You forgot to include my acqua blue balcony on Republic Street!! 🙂 Well done for the nice blogpost.
I will pass by this eve and have a look. It’s always a pleasure to leave something to discover the day after 🙂
Thank you for this link. Sitting in London it made me homesick
Raisa, your writing and photography is truly amazing! As I read this on a bus journeying home after a hard day’s work, I am reminded of the architectural beauty of our city you describe, which I and likely many others take for granted. Keep it up!
Thanks so much for the feedback, David! Even after 2.5 years of living in Valletta with regular strolls around, I still find something new about it.
Thanks for including our balconies .in the process of restoring the place
Raisa, thank you for this splendid showcase of Valletta’s most beautiful balconies. Did you notice the ‘lace-up’ corbels of no 3 (rebel balcony) and no 9 (Grand Master’s balcony) – their imagination knew no limits. The corbels under no 6, the long balcony of St John’s Cathedral are the closest relations I’ve seen to Italian high Baroque as seen at Noto and Lecce.
Thank you very much for the comment, Astrid. Valletta never seizes to surprise and amaze. The corbels, the variety of shapes, the door knockers, the character of the place – everything is unique. Hopefully, the crumbling balconies and houses will be restored soon.
Raisa, I was born and bred in Valletta. I am over 60 now and I still find new beautiful things in this city which I love. So you have plenty of time to discover much more. Thank you for sharing the balcony pictures and I look forward to seeing more impressions of our beautiful baroque city.

▸ Work item: Copy word for word the part of the comments on Valletta's balconies that opens with the words containing "You forgot to" and closes with "new about it.". The data has no connection to the comments on Valletta's balconies.

▸ Extracted records:

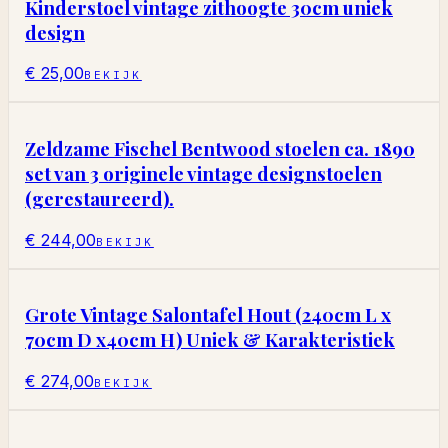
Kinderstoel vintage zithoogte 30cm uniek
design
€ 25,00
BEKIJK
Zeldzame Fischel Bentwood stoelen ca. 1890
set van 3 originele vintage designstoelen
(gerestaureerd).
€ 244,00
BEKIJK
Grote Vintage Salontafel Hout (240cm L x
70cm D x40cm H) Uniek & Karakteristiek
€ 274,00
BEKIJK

---

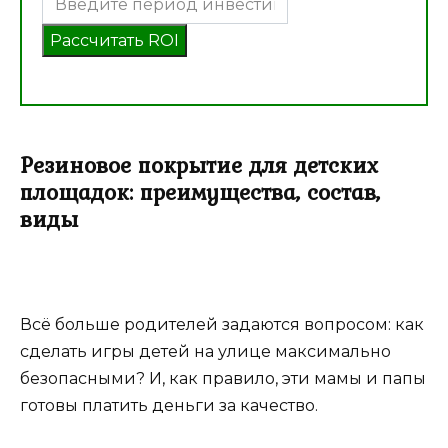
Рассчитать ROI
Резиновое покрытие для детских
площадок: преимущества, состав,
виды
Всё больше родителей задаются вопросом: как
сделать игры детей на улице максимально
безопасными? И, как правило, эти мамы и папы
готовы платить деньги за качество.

▸ Problem solution:
You forgot to include my acqua blue balcony on Republic Street!! 🙂 Well done for the nice blogpost.
I will pass by this eve and have a look. It’s always a pleasure to leave something to discover the day after 🙂
Thank you for this link. Sitting in London it made me homesick
Raisa, your writing and photography is truly amazing! As I read this on a bus journeying home after a hard day’s work, I am reminded of the architectural beauty of our city you describe, which I and likely many others take for granted. Keep it up!
Thanks so much for the feedback, David! Even after 2.5 years of living in Valletta with regular strolls around, I still find something new about it.